Christmas wasn’t an aberration. It was a year that Johnson was accused of being too slow to introduce restrictions, failing to build an adequate “test, track and trace” network, and undermining public trust by refusing to approve his top advisors dismissed who apparently violated the lockdown rules.
It is frustrating what some see as government attempts to hold the blame on themselves the tiny minority who break the rulesrather than tightening their own guidelines. These critics see a trend: a prime minister repeatedly dismissing experts who tell him to act quickly only to let up weeks later. At this point the numbers are much worse.
Prime Minister supporters are turning this equation on its head.
While others have urged Johnson to pursue his coronavirus restrictions, some allies are surprised that he imposed them as much as possible because of his longstanding ideological beliefs.
“Boris was without a doubt a lifelong libertarian who wanted to stay out of business as much as possible,” said Guto Harri, Johnson’s spokesman when he was Mayor of London between 2008 and 2016.
Harri says he saw a marked change in his former boss, possibly marked by Johnson’s personal contact with the virus in April that put him in intensive care and nearly killed him. While Johnson may have hesitated to lockdown the country last March, Harri believes he has since been impressed with the prime minister’s willingness to “profoundly restrict the way people live.”
On Wednesday, Johnson called the rising daily death toll “appalling” and warned, “The weeks will be tough.”
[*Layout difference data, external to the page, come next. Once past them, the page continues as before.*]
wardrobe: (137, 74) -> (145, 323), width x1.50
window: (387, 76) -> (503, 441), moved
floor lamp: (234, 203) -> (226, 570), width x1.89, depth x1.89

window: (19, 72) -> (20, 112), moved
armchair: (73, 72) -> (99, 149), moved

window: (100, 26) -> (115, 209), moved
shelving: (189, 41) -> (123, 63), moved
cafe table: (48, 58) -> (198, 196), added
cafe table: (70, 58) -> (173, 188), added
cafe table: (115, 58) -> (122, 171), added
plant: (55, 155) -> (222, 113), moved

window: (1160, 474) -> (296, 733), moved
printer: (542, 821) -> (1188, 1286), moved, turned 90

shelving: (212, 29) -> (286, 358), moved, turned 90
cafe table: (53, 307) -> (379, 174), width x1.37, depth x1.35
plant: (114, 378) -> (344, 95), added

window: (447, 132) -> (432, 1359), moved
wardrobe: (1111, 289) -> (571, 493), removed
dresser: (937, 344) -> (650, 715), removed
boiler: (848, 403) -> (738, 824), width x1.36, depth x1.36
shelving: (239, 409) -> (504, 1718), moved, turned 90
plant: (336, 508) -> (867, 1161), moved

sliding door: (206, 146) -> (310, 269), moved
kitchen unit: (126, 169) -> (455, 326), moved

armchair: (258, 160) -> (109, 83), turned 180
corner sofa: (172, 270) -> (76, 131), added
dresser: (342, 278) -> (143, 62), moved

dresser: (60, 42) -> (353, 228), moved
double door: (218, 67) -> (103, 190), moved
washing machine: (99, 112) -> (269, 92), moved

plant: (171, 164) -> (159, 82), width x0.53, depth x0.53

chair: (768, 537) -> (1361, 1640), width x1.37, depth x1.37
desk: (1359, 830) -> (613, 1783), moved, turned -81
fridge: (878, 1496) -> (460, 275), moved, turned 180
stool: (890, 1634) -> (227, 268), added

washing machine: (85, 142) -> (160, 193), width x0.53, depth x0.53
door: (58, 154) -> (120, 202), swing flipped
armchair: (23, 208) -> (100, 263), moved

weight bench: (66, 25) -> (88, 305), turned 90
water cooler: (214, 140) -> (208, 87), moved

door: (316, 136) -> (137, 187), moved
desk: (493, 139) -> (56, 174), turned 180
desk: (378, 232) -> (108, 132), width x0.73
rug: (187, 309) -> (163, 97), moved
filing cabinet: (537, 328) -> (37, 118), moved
It’s not all bad news. Britain vaccinates people faster than most other major economies. It hit 8 percent of its population, just behind Israel, the United Arab Emirates and Bahrain. according to the University of Oxford. The US is around 5 percent.
The UK government would also like to stress that this is not a national but a global crisis. Many other countries are fighting even without the misfortune of producing a new mutant strain.
In fact, through March the Centers for Disease Control warned that the British variant could become the dominant strain in the US as well, which could lead to more outbreaks.
However, experts like Stonehouse are keen not to let the government off the hook.
“We can’t blame the new variant for it,” she said. “The new variant makes it worse and there will be a lot of guilt. But the problem was that it came into the population at a time when there was a lot of intermingling and that gave it the perfect breeding ground.”
She added, “I think we would be in this or a very similar situation without the new variant.”